FIG. 5 is a diagram showing an example of pulse response characteristics of a light emitting diode.

FIG. 6 is a diagram showing the overall structure of an optical coupling device using a semiconductor laser according to the prior art.

7 is a diagram showing a method of manufacturing the optical coupling device of FIG. 6. FIG.

FIG. 8 is a diagram showing an example of pulse response characteristics of a semiconductor laser used in the optical coupling device of FIG. 6;

9 is a perspective view showing the structure of a semiconductor laser of the optical coupling device of FIG. 6. FIG.

[Figure 10-A] Figure 10-A shows the current when the bias is set below the oscillation threshold in the semiconductor laser shown in Figure 9.
FIG. 10-B is a diagram showing the optical output characteristics, and FIG. 10-C is a diagram showing the input signal to the optical coupling device, and FIG. 10-C is a diagram showing the output signal from the optical coupling device.
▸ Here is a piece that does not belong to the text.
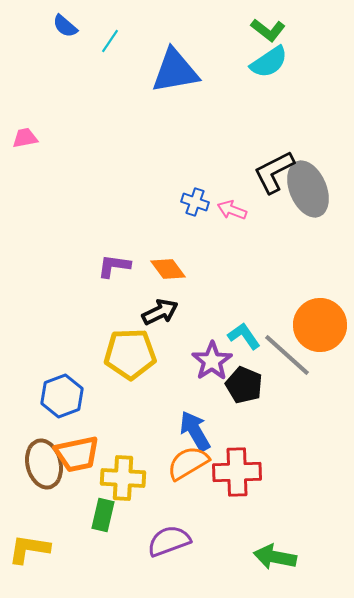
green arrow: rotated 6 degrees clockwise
11] FIG. 11-A is a diagram showing the current-optical output characteristics when the bias exceeds the oscillation threshold in the semiconductor laser shown in FIG. 9, and FIG. 11-B is a diagram showing the input signal to the optical coupling device. The figure shown in FIG. 11-C is a diagram similarly showing an output signal from the optical coupling device.

[Explanation of symbols]

2 Photo receiving element 10 Semiconductor laser 20 Semiconductor substrate 21 Current pinching layer 22 Striped groove 23,25 Clad layer 24 Active layer 30 groove

Claims (2)

[Claims] 1. An optical coupling device in which a semiconductor laser and a light receiving element are optically coupled so as to be electrically separated,
The semiconductor laser is composed of a light absorption part and an excitation part. In the light absorption part and the excitation part, a current sandwiching layer, an active layer, and a cladding layer are sequentially laminated on a semiconductor substrate. An optical coupling device characterized in that a striped groove that contributes to oscillation is provided, and a groove is formed on the light absorption portion side of the semiconductor substrate to prevent the striped groove from reaching the surface of the semiconductor substrate. . 2. Forming a groove on the light absorbing portion side of the semiconductor substrate, growing a current pinching layer over the entire surface of the semiconductor substrate to fill the groove, and forming a striped groove after growing the current pinching layer, 1. A method of manufacturing an optical coupling device, characterized in that an active layer and a cladding layer are then sequentially laminated to obtain a semiconductor laser, and the semiconductor laser and a light-receiving element are optically coupled so as to be electrically isolated.